> _Dataset entries_
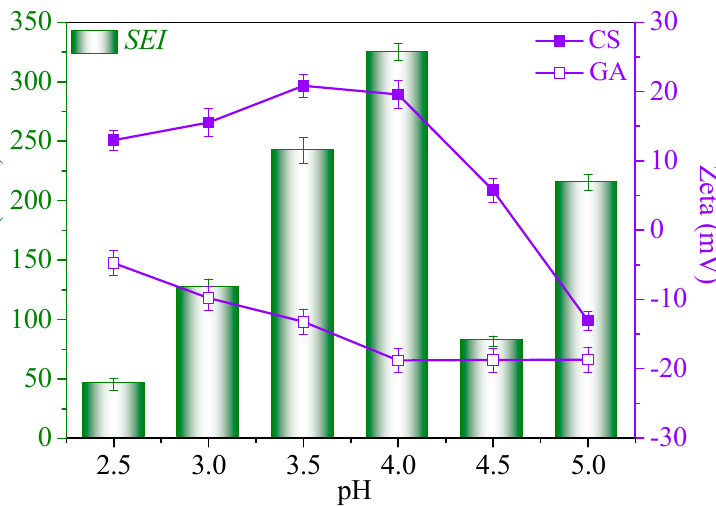
Figure 2. The zeta potentials (mV) and SEI (mV 2 ) measurement of the GA and SC in different pH values. Means of values obtained in triplicate ( p ≤ 0.05).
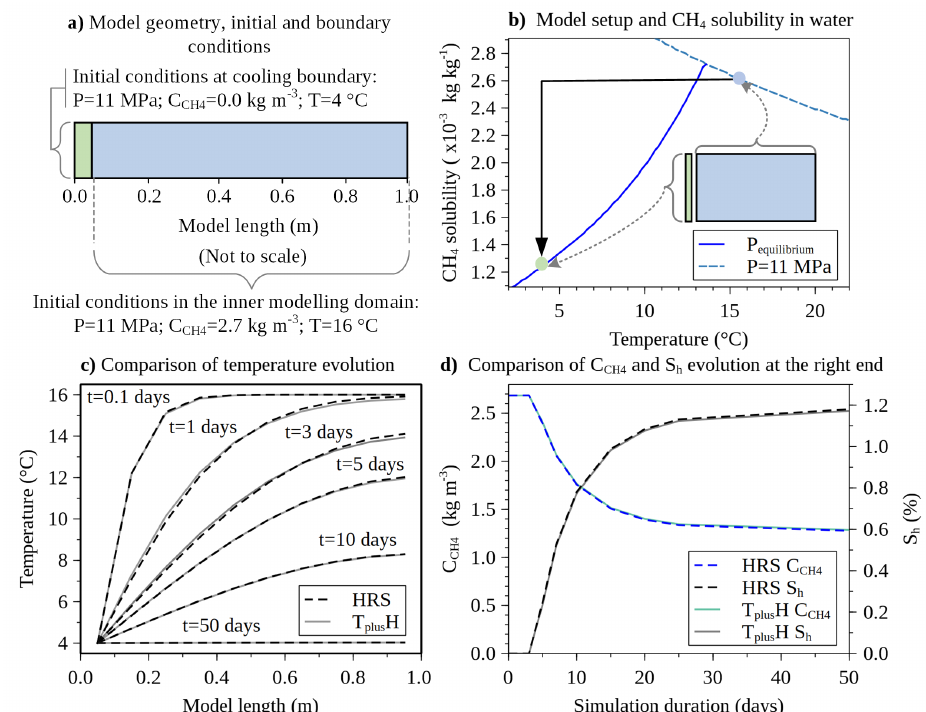
Figure 3. ( a ) The 1D benchmark used for verification of the implemented numerical modelling framework (T plus H); ( b ) curves of CH 4 solubility in water in the presence of hydrate (solid curve, derived from the equilibrium pressure) and without the presence of hydrate (dashed curve, computed by the fixed pressure) [59,60]; ( c ) comparison of temperature distributions along the model length, computed by T plus H and compared against those produced by HydrateResSim (HRS); ( d ) comparison of hydrate saturation (S h ) and CH 4 concentration in fluid (C CH4 ) at the right boundary, computed by T plus H against those produced by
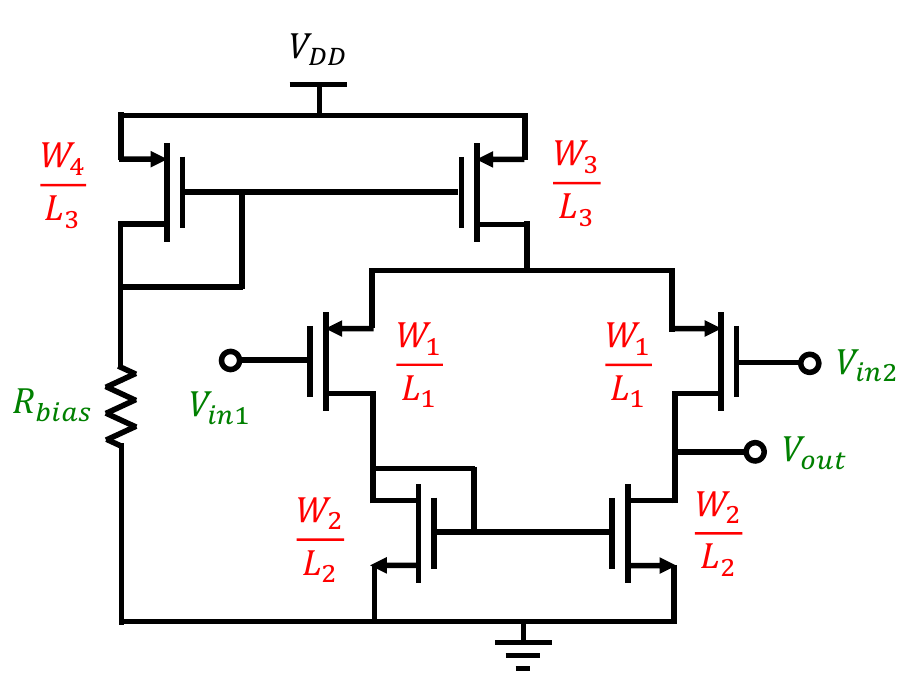
Figure 2. Simple CMOS differential pair amplifier with resistive biasing.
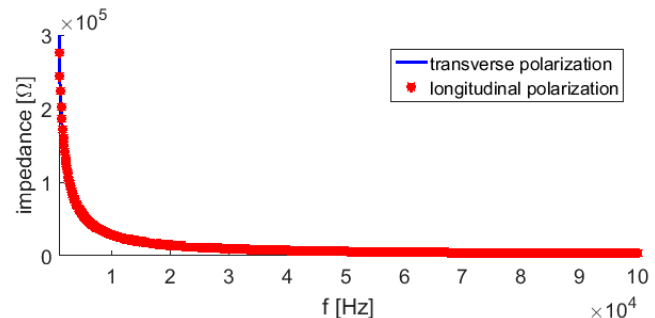
Figure 8. Frequency response of the piezoelectric transducers used during the tests.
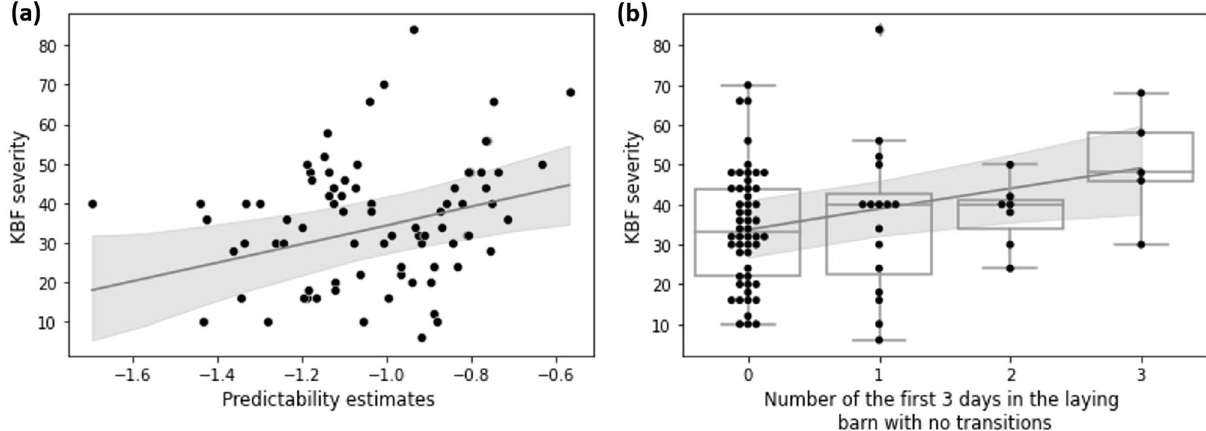
Figure 2. Raw data points of KBF severity in relation to individual predictability ( a ) and the number of days with no transitions during the first three days in the laying barn ( b ), together with the predictions line and its 95% credible intervals from the bivariate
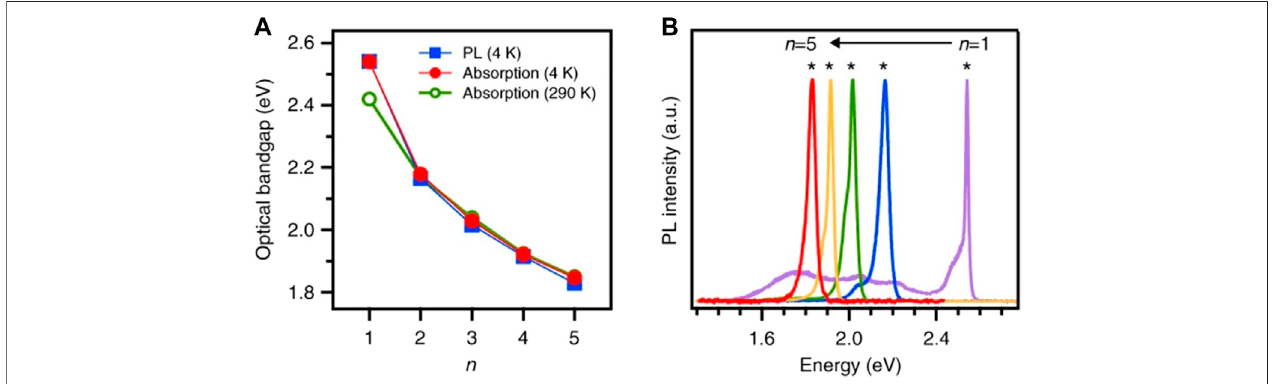
FIGURE5| Opticalspectroscopy,PL(at4 Kbluesquaresymbolandline),andabsorptionspectra(at4 Kredand290 Kgreenclosedandopenedcircle)oftheRP perovskite crystals with n (cid:1) 1 – 5. (A) Scaling of experimentally obtained optical bandgap. (B) Photoluminescence spectra. The fi gure is reprinted with permission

> _Problem description_
If pictures appear among the records, do not carry them over; retype the rest exactly.

> _Result for this task_
Figure 2. The zeta potentials (mV) and SEI (mV 2 ) measurement of the GA and SC in different pH values. Means of values obtained in triplicate ( p ≤ 0.05).
Figure 3. ( a ) The 1D benchmark used for verification of the implemented numerical modelling framework (T plus H); ( b ) curves of CH 4 solubility in water in the presence of hydrate (solid curve, derived from the equilibrium pressure) and without the presence of hydrate (dashed curve, computed by the fixed pressure) [59,60]; ( c ) comparison of temperature distributions along the model length, computed by T plus H and compared against those produced by HydrateResSim (HRS); ( d ) comparison of hydrate saturation (S h ) and CH 4 concentration in fluid (C CH4 ) at the right boundary, computed by T plus H against those produced by
Figure 2. Simple CMOS differential pair amplifier with resistive biasing.
Figure 8. Frequency response of the piezoelectric transducers used during the tests.
Figure 2. Raw data points of KBF severity in relation to individual predictability ( a ) and the number of days with no transitions during the first three days in the laying barn ( b ), together with the predictions line and its 95% credible intervals from the bivariate
FIGURE5| Opticalspectroscopy,PL(at4 Kbluesquaresymbolandline),andabsorptionspectra(at4 Kredand290 Kgreenclosedandopenedcircle)oftheRP perovskite crystals with n (cid:1) 1 – 5. (A) Scaling of experimentally obtained optical bandgap. (B) Photoluminescence spectra. The fi gure is reprinted with permission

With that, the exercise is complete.